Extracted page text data
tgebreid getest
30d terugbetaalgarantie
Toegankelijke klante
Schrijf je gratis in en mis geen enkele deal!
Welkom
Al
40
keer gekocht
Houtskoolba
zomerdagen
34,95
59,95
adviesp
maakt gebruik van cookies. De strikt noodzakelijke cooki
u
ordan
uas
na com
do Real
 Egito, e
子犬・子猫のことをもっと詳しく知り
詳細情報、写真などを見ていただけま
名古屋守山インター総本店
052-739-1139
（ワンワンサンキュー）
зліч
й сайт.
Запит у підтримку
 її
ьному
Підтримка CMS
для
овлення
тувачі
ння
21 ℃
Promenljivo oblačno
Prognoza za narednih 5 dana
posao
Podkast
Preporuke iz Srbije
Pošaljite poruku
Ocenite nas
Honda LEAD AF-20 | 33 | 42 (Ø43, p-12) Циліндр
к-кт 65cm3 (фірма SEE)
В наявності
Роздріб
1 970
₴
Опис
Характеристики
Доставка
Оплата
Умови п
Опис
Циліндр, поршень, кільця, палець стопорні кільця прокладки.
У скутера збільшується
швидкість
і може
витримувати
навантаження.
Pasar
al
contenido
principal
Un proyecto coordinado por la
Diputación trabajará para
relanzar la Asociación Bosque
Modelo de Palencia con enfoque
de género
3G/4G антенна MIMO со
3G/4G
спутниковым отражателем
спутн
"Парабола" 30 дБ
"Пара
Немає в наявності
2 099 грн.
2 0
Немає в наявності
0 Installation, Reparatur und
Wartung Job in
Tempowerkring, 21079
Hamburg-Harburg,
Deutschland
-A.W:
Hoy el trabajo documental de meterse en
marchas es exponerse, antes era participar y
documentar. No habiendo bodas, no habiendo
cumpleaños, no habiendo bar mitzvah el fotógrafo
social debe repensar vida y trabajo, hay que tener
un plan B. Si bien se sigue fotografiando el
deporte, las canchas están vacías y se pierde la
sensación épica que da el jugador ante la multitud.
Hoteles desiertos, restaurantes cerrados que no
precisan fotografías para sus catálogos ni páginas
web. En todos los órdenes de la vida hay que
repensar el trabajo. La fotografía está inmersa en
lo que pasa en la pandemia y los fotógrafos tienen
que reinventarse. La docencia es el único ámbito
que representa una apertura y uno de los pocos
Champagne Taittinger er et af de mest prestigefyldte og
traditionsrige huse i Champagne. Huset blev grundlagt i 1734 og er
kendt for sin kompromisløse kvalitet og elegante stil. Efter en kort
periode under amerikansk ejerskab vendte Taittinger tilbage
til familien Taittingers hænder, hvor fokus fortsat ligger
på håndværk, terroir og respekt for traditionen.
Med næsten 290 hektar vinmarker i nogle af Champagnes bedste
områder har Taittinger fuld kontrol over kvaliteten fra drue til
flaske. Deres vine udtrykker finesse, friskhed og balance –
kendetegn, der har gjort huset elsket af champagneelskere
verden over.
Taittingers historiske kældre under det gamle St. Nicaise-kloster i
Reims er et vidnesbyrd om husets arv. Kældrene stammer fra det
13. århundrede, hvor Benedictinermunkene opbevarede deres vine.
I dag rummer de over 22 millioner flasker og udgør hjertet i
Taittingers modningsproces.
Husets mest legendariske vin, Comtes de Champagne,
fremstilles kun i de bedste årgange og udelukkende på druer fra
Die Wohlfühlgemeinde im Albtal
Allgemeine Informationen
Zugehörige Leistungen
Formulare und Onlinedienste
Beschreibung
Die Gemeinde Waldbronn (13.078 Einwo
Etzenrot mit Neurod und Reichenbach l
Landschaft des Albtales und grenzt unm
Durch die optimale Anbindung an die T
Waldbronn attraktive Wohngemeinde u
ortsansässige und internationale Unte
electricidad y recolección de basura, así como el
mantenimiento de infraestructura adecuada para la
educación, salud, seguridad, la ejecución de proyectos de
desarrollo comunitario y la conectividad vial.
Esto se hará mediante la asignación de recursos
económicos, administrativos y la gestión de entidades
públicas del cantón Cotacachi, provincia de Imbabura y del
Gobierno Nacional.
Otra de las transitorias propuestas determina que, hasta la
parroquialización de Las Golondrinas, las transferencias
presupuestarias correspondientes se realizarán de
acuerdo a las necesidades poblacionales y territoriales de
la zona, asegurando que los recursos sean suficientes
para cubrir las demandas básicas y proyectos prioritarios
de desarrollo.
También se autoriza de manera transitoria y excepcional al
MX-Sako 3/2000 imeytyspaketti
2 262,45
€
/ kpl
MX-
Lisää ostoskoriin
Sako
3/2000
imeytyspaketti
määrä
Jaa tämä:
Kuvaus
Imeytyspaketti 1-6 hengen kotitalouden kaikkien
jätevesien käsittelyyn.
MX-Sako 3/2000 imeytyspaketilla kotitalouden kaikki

> **TASK TO COMPLETE**
Rewrite the rows from the first one through the line that contains "Diputación trabajará para", inclusive, substituting "Emisija" for "Podkast" and leaving everything else unchanged.

> **ANSWER TO THIS PROBLEM**
tgebreid getest
30d terugbetaalgarantie
Toegankelijke klante
Schrijf je gratis in en mis geen enkele deal!
Welkom
Al
40
keer gekocht
Houtskoolba
zomerdagen
34,95
59,95
adviesp
maakt gebruik van cookies. De strikt noodzakelijke cooki
u
ordan
uas
na com
do Real
 Egito, e
子犬・子猫のことをもっと詳しく知り
詳細情報、写真などを見ていただけま
名古屋守山インター総本店
052-739-1139
（ワンワンサンキュー）
зліч
й сайт.
Запит у підтримку
 її
ьному
Підтримка CMS
для
овлення
тувачі
ння
21 ℃
Promenljivo oblačno
Prognoza za narednih 5 dana
posao
Emisija
Preporuke iz Srbije
Pošaljite poruku
Ocenite nas
Honda LEAD AF-20 | 33 | 42 (Ø43, p-12) Циліндр
к-кт 65cm3 (фірма SEE)
В наявності
Роздріб
1 970
₴
Опис
Характеристики
Доставка
Оплата
Умови п
Опис
Циліндр, поршень, кільця, палець стопорні кільця прокладки.
У скутера збільшується
швидкість
і може
витримувати
навантаження.
Pasar
al
contenido
principal
Un proyecto coordinado por la
Diputación trabajará para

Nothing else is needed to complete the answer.